🤖 AI Summary
Existing insertion-based language models are largely heuristic and lack a unified theoretical foundation. This work addresses this gap by deriving a principled framework from first principles, modeling the noising process of variable-length sequences as a continuous-time Markov chain. The resulting diffusion-based denoising framework unifies prior insertion methods as special cases while substantially enhancing sampling flexibility. Empirical evaluations demonstrate that the proposed approach outperforms both left-to-right autoregressive models and mask-based diffusion models on synthetic planning tasks, achieves comparable performance on standard language modeling benchmarks, and enables more flexible generation strategies through its generalized formulation.
📝 Abstract
Insertion Language Models (ILMs) offer several advantages over left-to-right generation and mask-based generation.

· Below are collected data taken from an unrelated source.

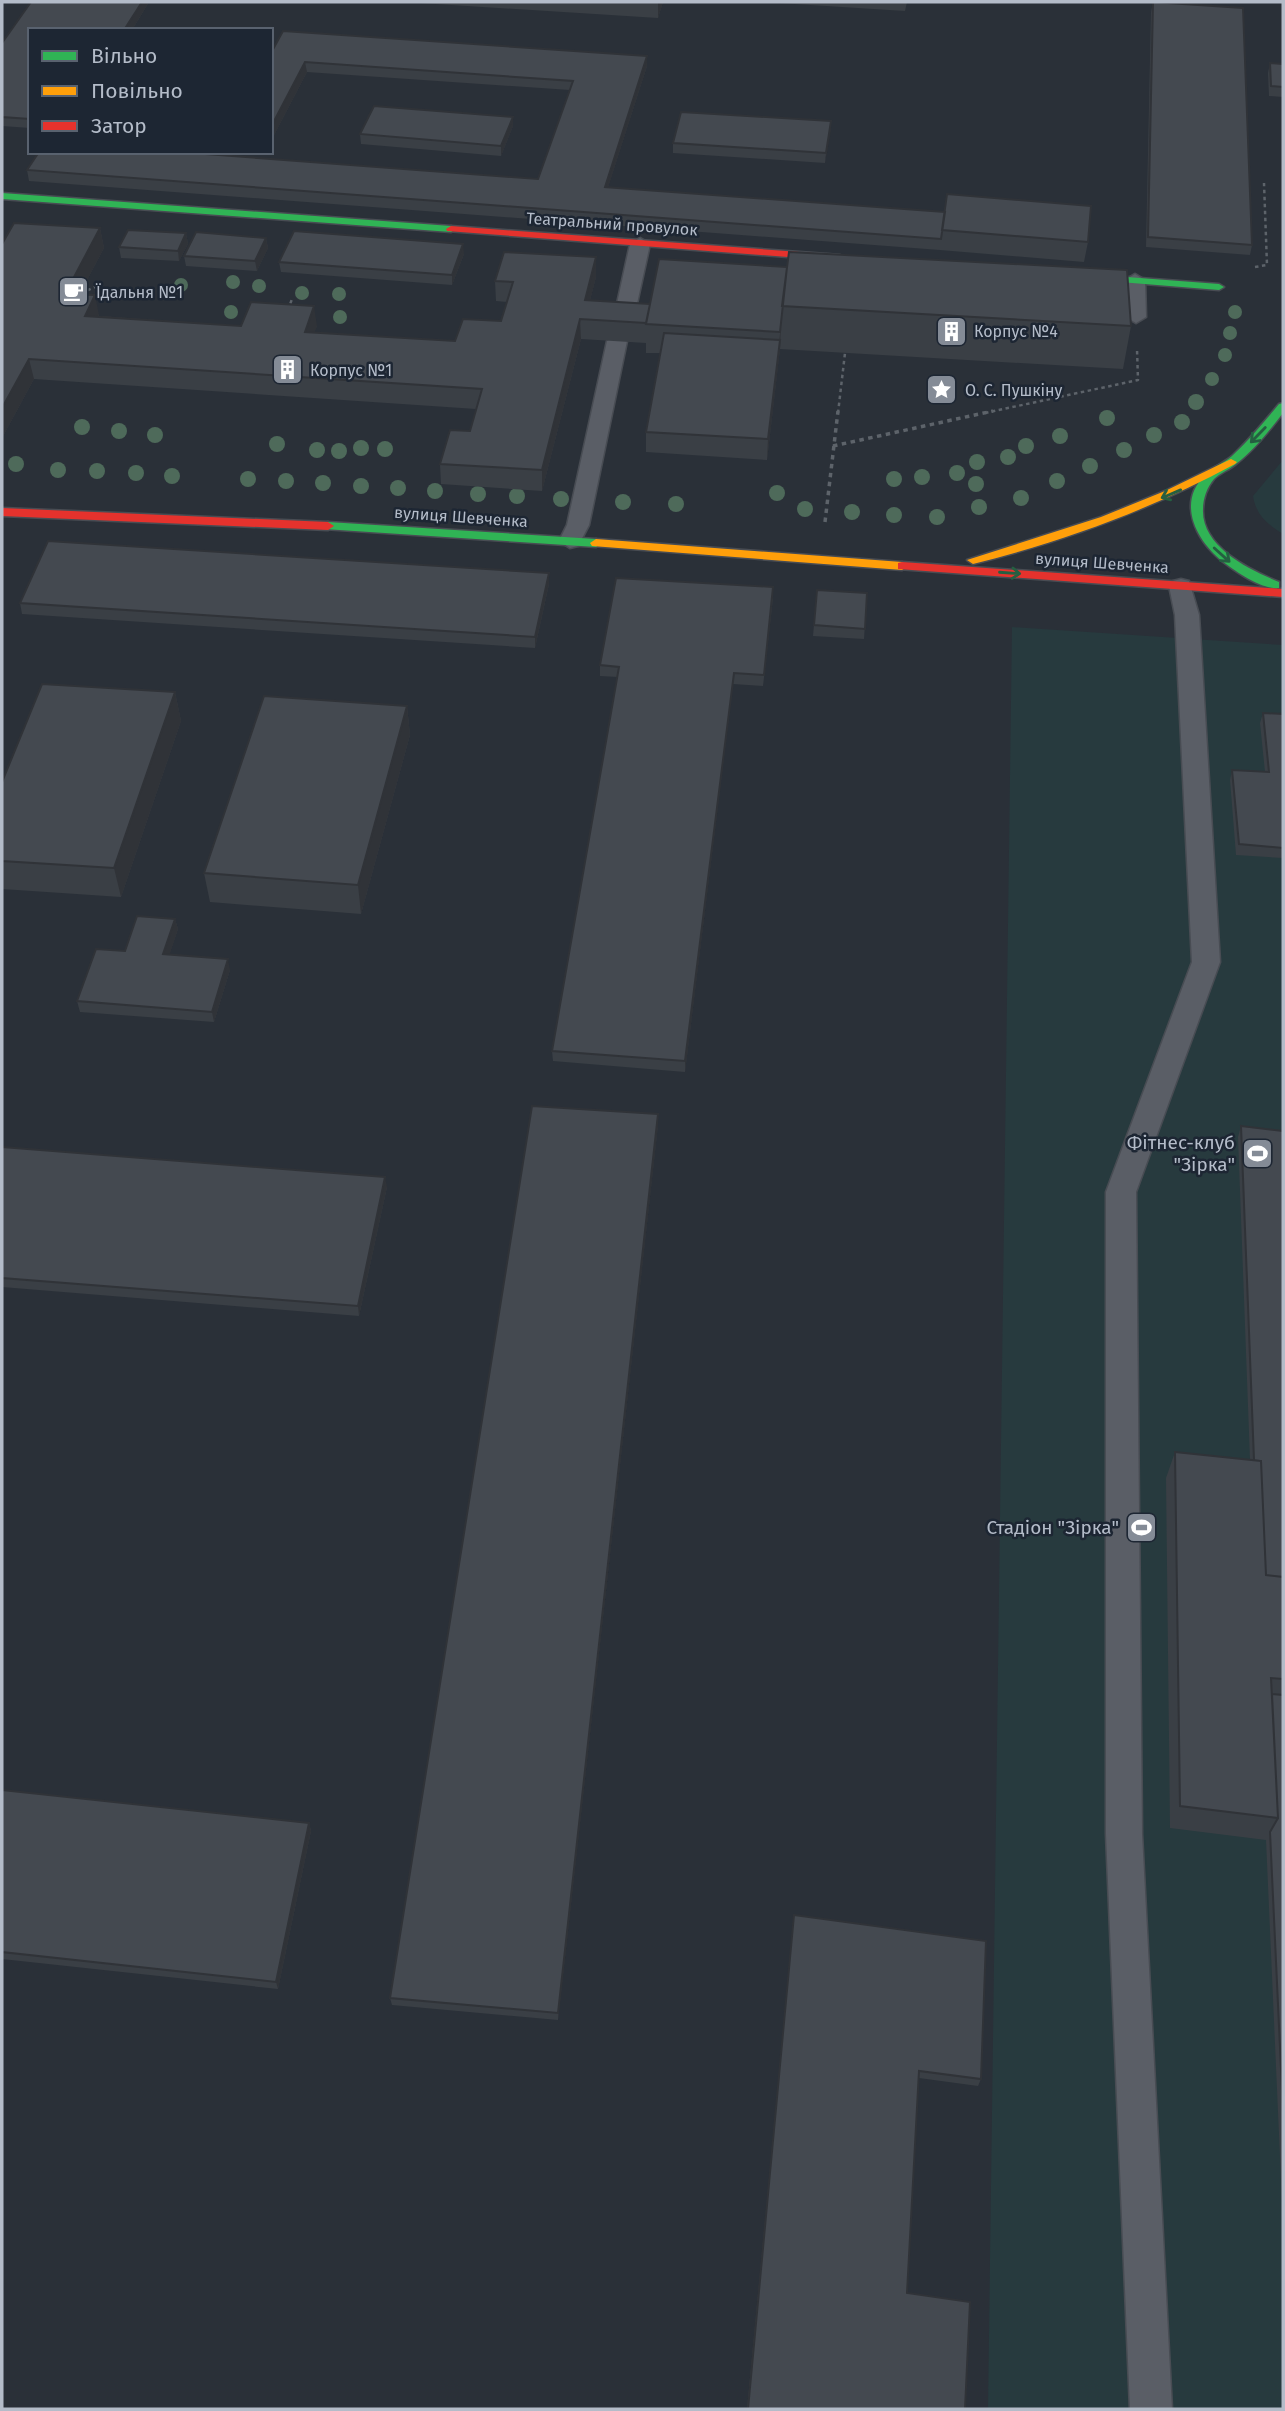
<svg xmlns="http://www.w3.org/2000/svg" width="1285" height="2411" viewBox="0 0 1285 2411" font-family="'Fira Sans',sans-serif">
<rect width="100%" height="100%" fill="#2a3038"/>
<!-- green -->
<path fill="#273a3e" d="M1283 460V534C1267 524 1256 515 1253 496Z
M1012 627 1283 645V2409H988Z"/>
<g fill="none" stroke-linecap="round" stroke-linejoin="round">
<defs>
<path id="lane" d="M640 238 650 244 633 322 623 328 613 322 630 244Z
M1135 274 1145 280 1146 317 1136 323 1126 317 1125 280Z
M617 335 627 341 589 525 578 546 570 548 559 541 567 525 607 341Z
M1181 579 1189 581 1199 615 1220 962 1136 1192 1142 1834 1172 2409H1130L1106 1834V1192L1192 962 1175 615 1169 586 1173 581Z"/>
<path id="fast" d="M2 193 451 226 456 229 451 232 2 199Z
M1074 273 1219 284 1224 287 1219 290 1070 278V274Z
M1283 403V413C1269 431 1254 450 1236 464 1229 470 1220 473 1214 479 1207 487 1203 499 1203 509 1201 547 1250 570 1279 582V588C1262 590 1235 571 1222 561 1196 540 1176 502 1206 474 1214 466 1224 463 1232 456 1249 440 1264 422 1279 404Z
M328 522 596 539 602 543 596 547 324 529V523Z"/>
<path id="slow" d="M1231 459 1237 462 1235 464C1152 509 1065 541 973 564L967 560 1101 517 1165 491Z
M596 539 902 562 908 566 902 570 592 546 590 543Z"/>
<path id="jam" d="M451 226 840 255 845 258 840 261 447 231 446 229Z
M2 508 328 522 334 526 328 530 2 516Z
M902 562 1283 589V597L898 569V563Z"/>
</defs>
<!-- lane casing -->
<use href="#lane" stroke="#484c53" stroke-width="3"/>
<!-- fast casing -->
<use href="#fast" stroke="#484c53" stroke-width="3"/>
<!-- slow casing -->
<use href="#slow" stroke="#484c53" stroke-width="3"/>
<!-- jam casing -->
<use href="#jam" stroke="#484c53" stroke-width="3"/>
<!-- path-far1 -->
<path stroke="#5d636a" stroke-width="2.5" stroke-dasharray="3.5 3.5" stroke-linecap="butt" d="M1255 267 1267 265 1264 183
M81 293 95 287
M288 310 292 299
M838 413 845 353
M985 413 1138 380 1137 349"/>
<!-- path -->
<path stroke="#5d636a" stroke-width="3.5" stroke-dasharray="4.5 4.5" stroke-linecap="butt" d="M833 446 993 411
M825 522 838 411"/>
<!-- lane -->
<use href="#lane" fill="#5a5e66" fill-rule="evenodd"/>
<!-- fast -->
<use href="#fast" fill="#30b455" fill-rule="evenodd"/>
<!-- slow -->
<use href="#slow" fill="#ff9f0a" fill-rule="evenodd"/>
<!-- jam -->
<use href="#jam" fill="#e5322d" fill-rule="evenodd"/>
</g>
<!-- trees -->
<g fill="#4e6a5a">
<circle cx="233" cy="282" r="7"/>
<circle cx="181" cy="285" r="7"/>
<circle cx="259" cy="286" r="7"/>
<circle cx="302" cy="293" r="7"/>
<circle cx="339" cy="294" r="7"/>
<circle cx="231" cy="312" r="7"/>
<circle cx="1235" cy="312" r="7"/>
<circle cx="340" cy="317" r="7"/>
<circle cx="1230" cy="333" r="7"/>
<circle cx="1225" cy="355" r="7"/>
<circle cx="1212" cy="379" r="7"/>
<circle cx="1196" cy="402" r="8"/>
<circle cx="1107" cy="418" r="8"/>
<circle cx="1182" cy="422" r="8"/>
<circle cx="82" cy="427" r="8"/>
<circle cx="119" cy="431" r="8"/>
<circle cx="155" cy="435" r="8"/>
<circle cx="1154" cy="435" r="8"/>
<circle cx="1060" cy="436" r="8"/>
<circle cx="277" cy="444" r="8"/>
<circle cx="1026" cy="446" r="8"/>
<circle cx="361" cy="448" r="8"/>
<circle cx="385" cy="449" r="8"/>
<circle cx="317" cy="450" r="8"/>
<circle cx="1124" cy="450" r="8"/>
<circle cx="339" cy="451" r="8"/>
<circle cx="1008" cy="457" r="8"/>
<circle cx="977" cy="462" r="8"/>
<circle cx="16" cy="464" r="8"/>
<circle cx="1090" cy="466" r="8"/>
<circle cx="58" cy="470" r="8"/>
<circle cx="97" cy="471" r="8"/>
<circle cx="136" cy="473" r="8"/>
<circle cx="957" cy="473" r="8"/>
<circle cx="172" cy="476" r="8"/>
<circle cx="922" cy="477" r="8"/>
<circle cx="248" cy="479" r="8"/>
<circle cx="894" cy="479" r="8"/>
<circle cx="286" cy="481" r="8"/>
<circle cx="1057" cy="481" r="8"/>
<circle cx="323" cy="483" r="8"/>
<circle cx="976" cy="484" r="8"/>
<circle cx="361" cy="486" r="8"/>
<circle cx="398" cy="488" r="8"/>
<circle cx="435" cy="491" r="8"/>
<circle cx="777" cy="493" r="8"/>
<circle cx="478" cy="494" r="8"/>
<circle cx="517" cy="496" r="8"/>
<circle cx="1021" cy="498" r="8"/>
<circle cx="561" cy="499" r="8"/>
<circle cx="623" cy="502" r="8"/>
<circle cx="676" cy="504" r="8"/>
<circle cx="979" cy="507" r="8"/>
<circle cx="805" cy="509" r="8"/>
<circle cx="852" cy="512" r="8"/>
<circle cx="894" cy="515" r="8"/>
<circle cx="937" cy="517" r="8"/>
</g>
<!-- wall -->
<path fill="#3a3f45" d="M31 2H149L132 30H30V128L2 126V43Z
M404 2H663L658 18Z
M763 2H907L905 11Z
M1153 2 1252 245 1250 255 1146 247 1151 12Z
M271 53 647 66 608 187 1088 242 1084 262 940 250 29 181 27 170 538 179 570 90 307 72 273 137H271Z
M1270 63 1283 64V97L1269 96 1268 73Z
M831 121 825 163 673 153V143Z
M513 126 501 156 361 144 360 134Z
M100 228 104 248 79 295 99 315V316L241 326H317L314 332 455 341 501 321 507 302 496 301 495 281 596 277 590 300 650 304 659 259 1131 326 1123 369 780 349 767 460 646 452V432L660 353H646V343L581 339 542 491 441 484 440 464 470 431 476 409 34 379 2 438V244Z
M186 233 188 244 179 261 121 258 119 247Z
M266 238 268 248 257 271 186 266 184 256Z
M464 254 452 285 281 272 279 262Z
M549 584 535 648 22 614 20 603Z
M817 590 867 593 864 639 813 636Z
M773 598 763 686 733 684 685 1072 553 1061 552 1051 618 677 600 676V665Z
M175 692 181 721 121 897 2 889V782Z
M407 706 410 735 361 914 210 902 204 873Z
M1263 713 1283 714V858L1236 855 1230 780 1232 770 1265 772 1260 723Z
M175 919 178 929 169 955 230 970 214 1022 80 1012 77 1001 125 951Z
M658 1125 558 2020 392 2005 390 1998Z
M1241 1126 1283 1131V2225L1266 1840 1170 1828 1166 1478 1175 1452 1250 1460 1238 1137Z
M2 1147 387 1187 359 1316 2 1287Z
M2 1790 309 1823 311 1831 278 1989 2 1959Z
M794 1915 981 2079 978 2086 919 2078 907 2293 747 2409Z"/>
<!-- shaded-wall -->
<path fill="#303338" d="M142 2H149L132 30H124Z
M658 2H663L658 18Z
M647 56V66L605 197V187Z
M305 62 307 72 273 137 271 127Z
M513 117V126L501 156V146Z
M831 121V131L825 163 826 153Z
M100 228 104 248 69 314 65 294Z
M186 233 188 244 179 261 178 251Z
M266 238 268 248 257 271 255 261Z
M463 244 464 254 452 285V275Z
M596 257V277L585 320V300Z
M95 295 99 315 89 336 85 316Z
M314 306 317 326 307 352 305 332Z
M580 319 581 339 542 491V470Z
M781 325 780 349 767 460 768 439Z
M29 359 34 379 2 438V408Z
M549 573V584L535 648V637Z
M734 673 733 684 685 1072V1061Z
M175 692 181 721 121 897 114 868Z
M407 706 410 735 361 914 358 885Z
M175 919 178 929 166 965 163 954Z
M228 959 230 970 214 1022 212 1012Z
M658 1114V1125L558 2020V2013Z
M385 1177 387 1187 359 1316 358 1306Z
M309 1823 311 1831 278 1989 276 1982Z"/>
<!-- building -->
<path fill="#444950" stroke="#303338" stroke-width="2" d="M31 2H142L124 30H30V119L2 117V43Z
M1153 2 1243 8 1252 245 1148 237Z
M283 31 647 56 605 187 945 212 941 239 27 170 39 152H178L538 179 573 81 305 62 271 127V53Z
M1270 63 1283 64V87L1271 86Z
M374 106 513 117 501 146 360 134Z
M681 112 831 121 826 153 673 143Z
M947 194 1091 206 1088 242 942 230Z
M14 223 100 228 65 294 95 295 85 316 241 326 251 302 314 306 305 332 455 341 463 319 501 321 513 282 495 281 504 252 596 257 585 300 650 304 646 323 580 319 542 470 440 464 450 430 470 431 482 389 29 359 2 408V244Z
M128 230 186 233 178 251 119 247Z
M294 231 463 244 452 275 279 262Z
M196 232 266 238 255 261 184 256Z
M789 252 1127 270 1131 326 782 306Z
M659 259 787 267 780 332 646 324Z
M664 333 780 340 768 439 646 432Z
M48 541 549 573 535 637 20 603Z
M616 578 773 587 764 675 734 673 685 1061 552 1051 619 667 600 665Z
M817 590 867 593 865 629 814 625Z
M42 684 175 692 114 868 2 861V782Z
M264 696 407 706 358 885 204 873Z
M1263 713 1283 714V848L1239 844 1232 770 1269 772Z
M137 916 175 919 163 954 228 959 212 1012 77 1001 96 949 125 951Z
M532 1106 658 1114 558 2013 390 1998Z
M1241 1126 1283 1131V1577L1266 1575 1261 1461 1254 1460Z
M2 1147 385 1177 358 1306 2 1278Z
M1175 1452 1261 1461 1266 1575 1283 1577V1679L1271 1678 1278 1818 1180 1806Z
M1272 1694 1283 1695V2112L1270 1832 1278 1818Z
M2 1790 309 1823 276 1982 2 1952Z
M794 1915 986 1941 981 2079 919 2071 907 2293 970 2302 965 2409H748Z"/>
<!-- one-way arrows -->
<defs><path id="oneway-shaft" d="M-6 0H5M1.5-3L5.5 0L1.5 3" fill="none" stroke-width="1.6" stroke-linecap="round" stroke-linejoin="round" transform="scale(1.75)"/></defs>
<g stroke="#255f41">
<use href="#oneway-shaft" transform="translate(1258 435) rotate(134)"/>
<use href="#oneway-shaft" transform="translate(1171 494) rotate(157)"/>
<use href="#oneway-shaft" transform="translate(1222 555) rotate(42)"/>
<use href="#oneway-shaft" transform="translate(1010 573) rotate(4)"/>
</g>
<!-- icons -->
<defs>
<symbol id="cafe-square" viewBox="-11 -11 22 22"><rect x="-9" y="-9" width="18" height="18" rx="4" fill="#848b96" stroke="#1d2633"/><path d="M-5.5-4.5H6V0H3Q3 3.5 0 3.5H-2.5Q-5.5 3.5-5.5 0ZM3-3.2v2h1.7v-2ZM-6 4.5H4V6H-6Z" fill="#fff"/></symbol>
<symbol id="building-square" viewBox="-11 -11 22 22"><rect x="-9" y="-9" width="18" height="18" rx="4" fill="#848b96" stroke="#1d2633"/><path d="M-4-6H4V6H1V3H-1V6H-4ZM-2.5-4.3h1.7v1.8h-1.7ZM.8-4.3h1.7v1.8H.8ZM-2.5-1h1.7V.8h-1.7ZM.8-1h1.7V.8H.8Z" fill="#fff"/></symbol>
<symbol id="sight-square" viewBox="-11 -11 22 22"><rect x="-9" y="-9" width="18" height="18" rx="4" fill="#848b96" stroke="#1d2633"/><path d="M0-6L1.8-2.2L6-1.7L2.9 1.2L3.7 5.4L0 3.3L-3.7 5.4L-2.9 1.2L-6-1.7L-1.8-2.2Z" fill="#fff"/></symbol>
<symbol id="stadium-square" viewBox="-11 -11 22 22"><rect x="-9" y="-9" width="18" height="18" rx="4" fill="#848b96" stroke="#1d2633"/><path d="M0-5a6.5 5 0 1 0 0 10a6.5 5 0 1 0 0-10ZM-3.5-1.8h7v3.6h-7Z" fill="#fff"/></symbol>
</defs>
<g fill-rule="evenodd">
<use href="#cafe-square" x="56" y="274" width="35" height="35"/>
<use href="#building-square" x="934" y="314" width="35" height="35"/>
<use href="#building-square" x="270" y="352" width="35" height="35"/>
<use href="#sight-square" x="924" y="372" width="35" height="35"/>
<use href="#stadium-square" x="1240" y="1136" width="35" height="35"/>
<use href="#stadium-square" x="1124" y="1510" width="35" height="35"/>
</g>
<g text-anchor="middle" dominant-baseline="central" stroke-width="5" stroke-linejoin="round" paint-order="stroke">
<!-- far-street labels -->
<g font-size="16" fill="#b4bcc9" stroke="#1d2633">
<text transform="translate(612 224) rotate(4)">Театральний провулок</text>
<text transform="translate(461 517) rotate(4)">вулиця Шевченка</text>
<text transform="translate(1102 563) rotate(4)">вулиця Шевченка</text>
</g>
<!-- far-poi labels -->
<g font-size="16" fill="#b4bcc9" stroke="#1d2633" text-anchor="start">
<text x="96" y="292">Їдальня №1</text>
<text x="974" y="331">Корпус №4</text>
<text x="310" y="370">Корпус №1</text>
<text x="965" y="390">О. С. Пушкіну</text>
</g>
<!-- poi labels -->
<g font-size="19" fill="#b4bcc9" stroke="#1d2633" text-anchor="end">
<text x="1235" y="1142">Фітнес-клуб<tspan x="1235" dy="22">"Зірка"</tspan></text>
<text x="1119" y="1527">Стадіон "Зірка"</text>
</g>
</g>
<!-- border -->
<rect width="1285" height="2411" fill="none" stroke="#b4bcc9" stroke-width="7"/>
<!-- legend -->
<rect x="28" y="28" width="245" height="126" fill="#1d2633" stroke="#59626f" stroke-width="2"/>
<rect x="42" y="51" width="35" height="10" fill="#30b455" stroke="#59626f" stroke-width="2"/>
<text x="91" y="63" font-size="21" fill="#b4bcc9">Вільно</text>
<rect x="42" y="86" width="35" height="10" fill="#ff9f0a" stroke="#59626f" stroke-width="2"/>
<text x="91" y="98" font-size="21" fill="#b4bcc9">Повільно</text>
<rect x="42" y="121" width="35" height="10" fill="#e5322d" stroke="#59626f" stroke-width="2"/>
<text x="91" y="133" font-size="21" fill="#b4bcc9">Затор</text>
</svg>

However, existing formulations of insertion-based generation have largely been ad-hoc. In this paper, we derive a diffusion-style denoising objective for ILMs from first principles by formulating the noising process as a continuous-time Markov chain on the space of variable-length sequences. We show that previous formulations of ILMs can be viewed as special cases of this denoising framework. Through empirical evaluation on a synthetic planning task, we show that the proposed approach retains the benefits of insertion-based generation over left-to-right generation and masked diffusion models. In language modeling, our diffusion-based approach is competitive with left-to-right generation and masked diffusion models, while offering additional flexibility in sampling compared to existing insertion language models.